La prise en charge de l’enfant entraîne en outre, des charges financières importantes, notamment pour son alimentation qui doit être adaptée et souvent liquide. Certains mois, les dépenses deviennent si lourdes que la famille est obligée de reporter certains rendez-vous médicaux avec les spécialistes, faute de moyens.
L’enfant doit consulter plusieurs professionnels, mais les charges familiales sont déjà très élevées. Le problème financier peut surtout ralentir l’évolution de l’enfant et compromettre la continuité de sa prise en charge.
AIP : au-delà des soins, quelles autres difficultés avez-vous rencontrées dans votre vie personnelle ?
Marcelle Gbahou : j’ai dû tout arrêter. Je préparais un doctorat en philosophie à l’université et j’ai suspendu mes études. J’ai aussi quitté mon travail pour me consacrer entièrement à mon enfant. Pendant près de trois ans, je suis restée à la maison, totalement dédiée à ses soins.
AIP : comment votre entourage a-t-il réagi face à cette situation ?
Marcelle Gbahou : j’ai eu la chance de bénéficier du soutien de mon mari, ce qui n’est malheureusement pas le cas de toutes les femmes. Il ne m’a jamais abandonnée et m’a toujours accompagnée dans la prise en charge de notre enfant.
En revanche, de mon côté, certains membres de la famille me conseillaient de refaire ma vie, estimant que cet enfant ne m’apporterait rien. Mais j’ai refusé. Comment abandonner un enfant qui fait presque tout le temps de la fièvre, qui ne tient pas debout et qui a constamment besoin de soins ?
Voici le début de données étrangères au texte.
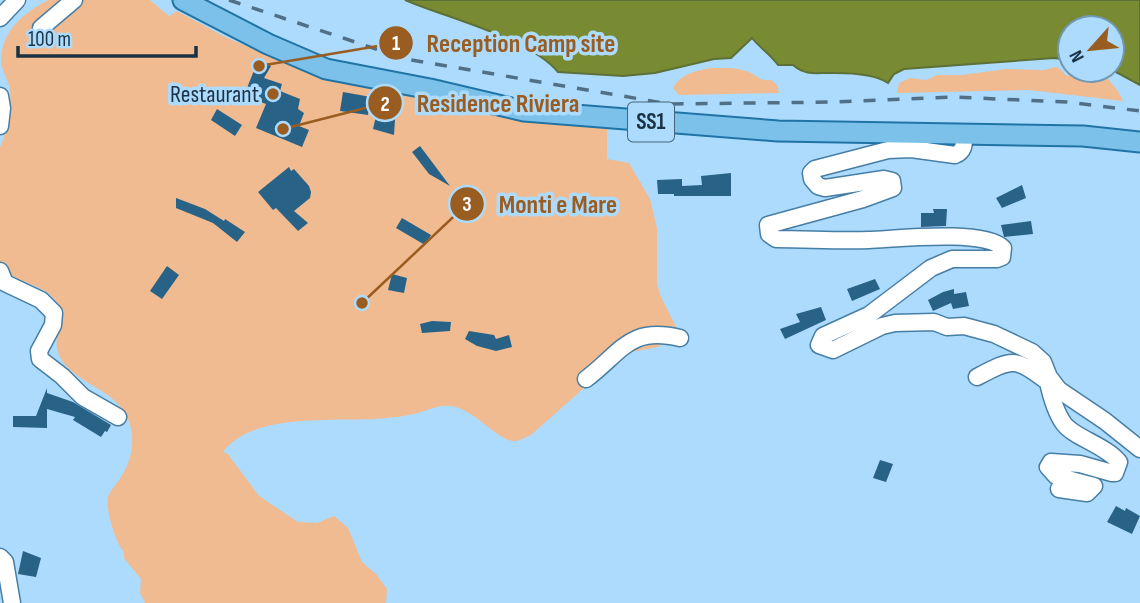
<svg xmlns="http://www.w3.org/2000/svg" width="1140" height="603" font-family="'Sofia Sans Condensed',sans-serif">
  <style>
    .green { fill: #f0bb90 }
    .water { fill: #788b33; stroke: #5c7038; stroke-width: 2 }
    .building { fill: #296287 }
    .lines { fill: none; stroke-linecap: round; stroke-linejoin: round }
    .minor-casing { stroke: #467ea5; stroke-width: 19 }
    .major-casing { stroke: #2074a5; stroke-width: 23 }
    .minor { stroke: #fff; stroke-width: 16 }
    .major { stroke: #7cc1e9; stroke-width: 19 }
    .rail { stroke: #507087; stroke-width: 3.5; stroke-dasharray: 12 12; stroke-linecap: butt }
    .poi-dot { fill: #9a5d21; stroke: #addbfd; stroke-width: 2.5 }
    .labels { text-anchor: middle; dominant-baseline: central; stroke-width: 7; stroke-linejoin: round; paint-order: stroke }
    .shield { fill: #addbfd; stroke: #46657b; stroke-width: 2 }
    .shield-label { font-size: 23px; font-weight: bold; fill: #1a3243 }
    .poi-label { font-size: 24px; fill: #1a3243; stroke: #addbfd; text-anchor: end }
    .leader { fill: none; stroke: #9a5d21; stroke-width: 2.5 }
    .callout-dot { fill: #9a5d21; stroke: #addbfd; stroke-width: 2.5 }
    .mark-label { font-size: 21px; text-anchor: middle; font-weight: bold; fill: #fff }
    .callout-label { font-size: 26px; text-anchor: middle; font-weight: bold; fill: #9a5d21; stroke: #addbfd; stroke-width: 7; stroke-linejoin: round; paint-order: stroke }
  </style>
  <rect width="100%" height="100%" fill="#addbfd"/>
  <g class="green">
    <path d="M 48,0 L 150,0 L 169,16 L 177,11 L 223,36 L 325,80 L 406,93 L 493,115 L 607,127 L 607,159 L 629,163 L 650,199 L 657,228 L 657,284 L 661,297 L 679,333 L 658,347 L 631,352 L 612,363 L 531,435 C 526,437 521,440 516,441 C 499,443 475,409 451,406 C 439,404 426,411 414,414 C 405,416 396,417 387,418 C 342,423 254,410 223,452 L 228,454 L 259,496 L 298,522 L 317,523 L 334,516 L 348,528 L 362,562 L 376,574 L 387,589 L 386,603 L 145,603 L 140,593 L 141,579 L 124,558 L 124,552 C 116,544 105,509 108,497 C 109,493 114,487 117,483 C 129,466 135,449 131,428 C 122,385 64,385 57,348 C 54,328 72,312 48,293 C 33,282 8,281 0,261 L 0,147 C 7,134 12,104 10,89 C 8,80 3,72 1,64 C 0,31 23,14 48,0 Z"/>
    <path d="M 1055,67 L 1059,68 L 1067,76 L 1095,72 L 1103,73 C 1111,82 1119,91 1123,101 L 1029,90 L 897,93 L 899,83 L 910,78 L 926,80 L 937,75 L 962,75 L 1006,69 L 1044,70 Z"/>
    <path d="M 711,68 C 723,68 734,67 746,71 C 757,74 758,82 771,80 L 777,85 L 779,93 L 679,95 L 673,88 C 680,74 698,70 711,68 Z"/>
  </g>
  <path class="water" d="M 405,0 L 1140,0 L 1140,85 L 1112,70 L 1112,28 L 1070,28 L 1070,60 L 1054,58 L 904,69 L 894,74 L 888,83 C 875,74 851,73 835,73 C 818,72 807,77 793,65 L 778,65 C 771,55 760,48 752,38 L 731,58 L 714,59 L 655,73 L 623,76 L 558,72 C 530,38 447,18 405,0 Z"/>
  <g class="building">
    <polygon points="259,58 271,66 264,78 282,84 280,91 300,99 298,109 304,113 299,126 309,130 302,147 256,128 266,104 247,97 245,93"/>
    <polygon points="343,92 371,97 368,115 340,111"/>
    <polygon points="217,109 242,125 235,136 211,120"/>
    <polygon points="376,116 395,119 394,135 373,129"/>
    <polygon points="420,146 450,186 429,174 412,152"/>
    <polygon points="289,167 291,171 294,169 309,186 311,192 310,198 294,211 308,223 298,231 276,208 273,210 258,192"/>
    <polygon points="731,173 731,196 674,196 674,194 658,194 657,180 682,179 682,186 702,185 701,176"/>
    <polygon points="1022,185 1026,198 1002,208 996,198"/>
    <polygon points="176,198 205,209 224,221 225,219 245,232 237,242 213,223 176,208"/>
    <polygon points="933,209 947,209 946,226 921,227 921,213 934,213"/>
    <polygon points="402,218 431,235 425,245 396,228"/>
    <polygon points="1031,221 1033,234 1004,237 1001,225"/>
    <polygon points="167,266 179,275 162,299 150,291"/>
    <polygon points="392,274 407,278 404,293 388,290"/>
    <polygon points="875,279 880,289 852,301 847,289"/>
    <polygon points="954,289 954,294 966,292 969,306 953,309 951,303 933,311 928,300 943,292"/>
    <polygon points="821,307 826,320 785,339 780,329 800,322 796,314"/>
    <polygon points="432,321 451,322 450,331 422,333 420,324"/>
    <polygon points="469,331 494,335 496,339 509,335 512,347 496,351 477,346 465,339"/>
    <polygon points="47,388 47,393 73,402 111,425 107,432 105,431 101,437 73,420 75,417 47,409 47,428 13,427 13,416 36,416"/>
    <polygon points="880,460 893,464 886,482 873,478"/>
    <polygon points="1116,506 1125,511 1126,508 1140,516 1132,534 1107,522"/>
    <polygon points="23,551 41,558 36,577 18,574"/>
  </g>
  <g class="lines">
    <g class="minor-casing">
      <g id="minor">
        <polyline points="0,18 17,0"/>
        <polyline points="41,28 74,0"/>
        <polyline points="0,96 2,108 0,126"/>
        <path d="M 964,134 C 964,143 965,151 955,155 L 911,149 L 888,150 L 815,169 L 811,173 L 812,179 L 818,186 L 825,188 L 884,179 L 892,181 L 893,188 L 863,199 L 768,225 L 769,234 L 776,239 C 807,239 838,241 869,240 C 897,239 983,229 1003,248 L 1002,257 L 997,259 L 952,259 L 931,268 L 869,315 L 823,336 L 819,345 L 833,350 L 882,326 L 895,323 L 934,322 L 947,327 L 964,326 L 994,334 L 1032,352 L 1043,362 L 1049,377 L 1059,390 L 1105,421 L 1140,449"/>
        <polyline points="0,271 5,283 41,300 54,313 53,325 39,351 40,359 62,376 83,397 118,417"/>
        <path d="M 977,377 C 1013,358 1015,357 1048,382 C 1051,396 1056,413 1064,424 C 1075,438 1105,445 1119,462 L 1115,473 L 1112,473 L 1080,464 L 1051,462 L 1048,467 L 1056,476 L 1094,486 L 1087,493 L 1059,489"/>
        <path d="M 586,379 C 622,352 629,326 680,338"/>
        <polyline points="0,557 5,562 12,603"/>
      </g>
    </g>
    <g class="major-casing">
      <polyline id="major" points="183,0 268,44 326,69 430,89 524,111 778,131 1083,136 1140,142"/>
    </g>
    <use href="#minor" class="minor"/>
    <use href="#major" class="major"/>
    <polyline class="rail" points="229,0 406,59 669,104 835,102 952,97 1067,102 1140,111"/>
  </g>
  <circle class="poi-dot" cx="273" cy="94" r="7"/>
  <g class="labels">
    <rect class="shield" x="628" y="102.5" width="46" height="39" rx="5"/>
    <g class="shield-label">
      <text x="651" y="122">SS1</text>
    </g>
    <g class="poi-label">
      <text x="259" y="94">Restaurant</text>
    </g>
  </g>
  <path class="leader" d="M259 66L396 43M283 129L385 103M362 303L467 204"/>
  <g class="callout-dot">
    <circle cx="259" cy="66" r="7"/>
    <circle cx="283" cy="129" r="7"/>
    <circle cx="362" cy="303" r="7"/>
    <circle cx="396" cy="43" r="18"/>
    <circle cx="385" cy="103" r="18"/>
    <circle cx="467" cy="204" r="18"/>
  </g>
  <g class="mark-label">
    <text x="396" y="50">1</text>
    <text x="385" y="111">2</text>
    <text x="467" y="211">3</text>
  </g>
  <g class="callout-label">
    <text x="521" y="52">Reception Camp site</text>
    <text x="498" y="112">Residence Riviera</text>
    <text x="558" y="213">Monti e Mare</text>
  </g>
  <g transform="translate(1091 49) rotate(243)"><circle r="33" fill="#addbfd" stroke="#7297b3" stroke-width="2"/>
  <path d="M0-5L12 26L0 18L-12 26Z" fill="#9a5d21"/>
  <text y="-10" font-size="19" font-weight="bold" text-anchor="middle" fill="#1a3243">N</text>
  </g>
  <path d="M18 46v10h178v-10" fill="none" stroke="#1a3243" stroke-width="3.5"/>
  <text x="28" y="46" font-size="21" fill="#1a3243" stroke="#addbfd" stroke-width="5" paint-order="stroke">100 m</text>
</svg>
Pour rien au monde je n’aurais pu l’abandonner. Cet enfant n’a pas demandé à venir au monde, il mérite amour, attention et dignité.
Mais dans beaucoup d’autres familles, les mères se retrouvent seules et abandonnées.
AIP : votre ONG accompagne aujourd’hui plus de 300 familles. Quelles actions menez-vous et quel est le besoin le plus urgent ?
Marcelle Gbahou : l’ONG Cœur de Maman, Amour d’Enfant est née de cette souffrance partagée. Aujourd’hui, nous accompagnons plus de 300 familles d’enfants atteints d’infirmité motrice cérébrale.
Nous organisons des consultations avec des spécialistes, notamment des neurologues, kinésithérapeutes et orthophonistes. Nous apportons également un appui pour les médicaments, la rééducation, les kits alimentaires et les couches, tout en soutenant les mamans à travers des activités génératrices de revenus adaptées.
Après plusieurs années de plaidoyer, 52 enfants bénéficient aujourd’hui d’une prise en charge de l’État, mais plus de 250 restent encore sans accompagnement.
La présidente de l’ONG souligne par ailleurs, que la réalité la plus douloureuse reste la précarité alimentaire dans laquelle vivent de nombreuses familles. Elle déplore que des enfants aient faim en 2026, parce que leurs mères ne parviennent même pas à assurer un repas quotidien.
Face à cette situation alarmante, l’ONG lance un appel à la solidarité afin de mobiliser des aides alimentaires en faveur des familles les plus vulnérables, tout en poursuivant ses efforts de recherche de financements pour améliorer la prise en charge médicale des enfants atteints d’IMC.